___ Brano di lettura
«Condannato per aver fatto il mio mestiere»

Roma«C’è amarezza, dispiacere. Un finale così non me lo aspettavo». Alfredo Gasponi, il critico musicale del Messaggero a cui una sentenza ha negato il diritto di critica, racconta la sua storia paradossale. Qualche tempo fa è stato condannato in appello a pagare, di tasca propria, quasi mezzo milione di euro a un’ottantina di professori dell’orchestra di Santa Cecilia, che si sono sentiti diffamati per il contenuto di un’intervista al direttore d’orchestra Wolfgang Sawallisch. Era marzo del ’96, e il Maestro tedesco criticava garbatamente la presenza nell’orchestra di Santa Cecilia di troppi «aggiunti» presi dal conservatorio per integrare i musicisti stabili. Nient’altro che «un piccolo allarme», spiegava lo stesso Sawallisch. Ma è sul titolo di prima pagina («A Santa Cecilia non sanno suonare») che i giudici si sono concentrati.
Titolo che non è stato lei a fare, giusto?
«Ovviamente. Io sono un collaboratore, non un redattore, non intervengo in alcun modo sulla titolazione né sulla collocazione dell’articolo, né tantomeno ho redatto il “richiamo” in prima pagina, quel “non sanno suonare”».
I giudici forse non lo sanno. Si aspettava questo epilogo?
«No, non me lo aspettavo. All’Accademia di Santa Cecilia in vent’anni avrò dedicato duecento articoli, rilevandone la qualità artistica e, spesso, appoggiando le sue istanze, come la necessità della costruzione del nuovo auditorium. Anche se con dispiacere, pensavo che fosse doveroso riportare quanto uno dei grandi direttori di questa istituzione aveva detto. Non potevo mica censurarlo».
Non prevedeva la reazione degli orchestrali «offesi»?
«Dopo aver spedito l’intervista alla redazione, ho posto alla redazione il problema del diritto di replica alle parole del Maestro, e ho fatto presente che era meglio sentire anche gli orchestrali e il presidente dell’Accademia. Cosa che è stata fatta».
Vuol dire che in pagina, accanto alle critiche di Sawallisch, c’era anche la «voce» di Santa Cecilia?
«Certo. Parlavano alcuni dei musicisti, e il presidente venne intervistato da un collega del giornale. Tra l’altro c’era un certo riconoscimento dei problemi sollevati dal direttore d’orchestra nell’intervista. Mi sembrava che il quadro fosse completo... ».
Invece c’è stata una coda giudiziaria. Ma tra i musicisti che l’hanno citata c’era qualcuno che conosceva?
______
___ Righe di dati
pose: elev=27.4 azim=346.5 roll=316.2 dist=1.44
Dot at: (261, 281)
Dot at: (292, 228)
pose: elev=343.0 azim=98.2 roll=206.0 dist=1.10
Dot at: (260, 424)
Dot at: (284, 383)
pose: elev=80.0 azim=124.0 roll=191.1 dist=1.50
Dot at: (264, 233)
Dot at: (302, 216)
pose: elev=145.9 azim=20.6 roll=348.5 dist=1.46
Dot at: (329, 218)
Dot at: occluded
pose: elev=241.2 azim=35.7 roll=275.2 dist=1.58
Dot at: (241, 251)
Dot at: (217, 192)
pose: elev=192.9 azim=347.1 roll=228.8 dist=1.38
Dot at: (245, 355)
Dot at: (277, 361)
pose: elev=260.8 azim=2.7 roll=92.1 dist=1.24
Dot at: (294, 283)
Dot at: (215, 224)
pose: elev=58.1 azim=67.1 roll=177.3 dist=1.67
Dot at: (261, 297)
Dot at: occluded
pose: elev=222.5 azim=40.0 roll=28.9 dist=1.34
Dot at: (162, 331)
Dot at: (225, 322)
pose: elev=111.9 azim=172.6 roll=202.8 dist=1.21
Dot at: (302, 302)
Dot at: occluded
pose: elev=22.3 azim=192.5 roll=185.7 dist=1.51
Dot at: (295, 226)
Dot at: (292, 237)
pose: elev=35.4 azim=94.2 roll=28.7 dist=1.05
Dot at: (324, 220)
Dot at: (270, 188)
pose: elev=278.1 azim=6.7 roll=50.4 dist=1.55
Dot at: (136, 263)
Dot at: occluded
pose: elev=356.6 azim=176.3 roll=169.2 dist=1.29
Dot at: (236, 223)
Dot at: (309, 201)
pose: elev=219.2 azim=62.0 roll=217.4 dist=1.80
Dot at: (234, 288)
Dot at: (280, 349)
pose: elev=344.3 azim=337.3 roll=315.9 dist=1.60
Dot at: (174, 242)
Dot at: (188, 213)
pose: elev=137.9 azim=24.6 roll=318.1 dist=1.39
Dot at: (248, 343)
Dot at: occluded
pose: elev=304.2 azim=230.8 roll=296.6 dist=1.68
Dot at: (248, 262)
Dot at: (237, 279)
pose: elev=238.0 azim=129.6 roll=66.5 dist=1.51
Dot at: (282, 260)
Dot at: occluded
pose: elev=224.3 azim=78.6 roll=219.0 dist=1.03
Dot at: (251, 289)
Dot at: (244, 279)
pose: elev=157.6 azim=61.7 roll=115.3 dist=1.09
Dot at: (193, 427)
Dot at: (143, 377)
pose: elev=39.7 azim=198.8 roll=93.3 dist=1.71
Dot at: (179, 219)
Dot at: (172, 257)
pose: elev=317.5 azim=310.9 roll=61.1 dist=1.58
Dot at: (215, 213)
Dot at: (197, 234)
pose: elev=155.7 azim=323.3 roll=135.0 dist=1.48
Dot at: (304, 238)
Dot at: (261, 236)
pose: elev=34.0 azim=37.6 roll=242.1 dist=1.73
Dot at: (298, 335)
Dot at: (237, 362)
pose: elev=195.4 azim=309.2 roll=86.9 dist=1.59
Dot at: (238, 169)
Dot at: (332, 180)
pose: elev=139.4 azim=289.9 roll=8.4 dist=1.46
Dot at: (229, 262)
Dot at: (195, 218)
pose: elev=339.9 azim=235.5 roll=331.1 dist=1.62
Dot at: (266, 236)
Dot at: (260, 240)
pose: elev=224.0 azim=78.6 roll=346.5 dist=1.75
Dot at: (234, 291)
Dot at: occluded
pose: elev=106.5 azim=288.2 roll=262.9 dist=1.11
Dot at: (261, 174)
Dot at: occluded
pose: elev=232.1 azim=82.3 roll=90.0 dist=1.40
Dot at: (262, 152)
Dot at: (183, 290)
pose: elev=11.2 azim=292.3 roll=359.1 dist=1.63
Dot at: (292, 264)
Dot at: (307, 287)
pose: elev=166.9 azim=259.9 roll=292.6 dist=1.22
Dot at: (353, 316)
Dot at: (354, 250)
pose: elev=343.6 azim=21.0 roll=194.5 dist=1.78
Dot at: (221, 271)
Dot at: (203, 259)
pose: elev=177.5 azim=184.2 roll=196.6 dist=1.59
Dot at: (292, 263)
______
▸ **Compiti proposti**:
• a. Trascrivi alla lettera il brano sull'intervista a Gasponi da "I giudici forse" fino a "di Santa Cecilia?" incluso.
• b. Indica se ciascuna affermazione concorda con il brano, rispondendo sì o no e citando fedelmente le parole del brano che lo stabiliscono. (i) Gasponi è intervenuto sulla titolazione del proprio articolo. (ii) La condanna di Gasponi è stata pronunciata in primo grado. (iii) Nella pagina con l'intervista comparivano anche dichiarazioni di musicisti dell'orchestra e del presidente dell'Accademia.
Le risposte vanno ricavate unicamente dal brano.

▸ **Risposte all'esercizio**:
• a.
I giudici forse non lo sanno. Si aspettava questo epilogo?
«No, non me lo aspettavo. All’Accademia di Santa Cecilia in vent’anni avrò dedicato duecento articoli, rilevandone la qualità artistica e, spesso, appoggiando le sue istanze, come la necessità della costruzione del nuovo auditorium. Anche se con dispiacere, pensavo che fosse doveroso riportare quanto uno dei grandi direttori di questa istituzione aveva detto. Non potevo mica censurarlo».
Non prevedeva la reazione degli orchestrali «offesi»?
«Dopo aver spedito l’intervista alla redazione, ho posto alla redazione il problema del diritto di replica alle parole del Maestro, e ho fatto presente che era meglio sentire anche gli orchestrali e il presidente dell’Accademia. Cosa che è stata fatta».
Vuol dire che in pagina, accanto alle critiche di Sawallisch, c’era anche la «voce» di Santa Cecilia?

• b.
(i) No: «non intervengo in alcun modo sulla titolazione né sulla collocazione dell’articolo».
(ii) No: «è stato condannato in appello».
(iii) Sì: «Parlavano alcuni dei musicisti, e il presidente venne intervistato da un collega del giornale».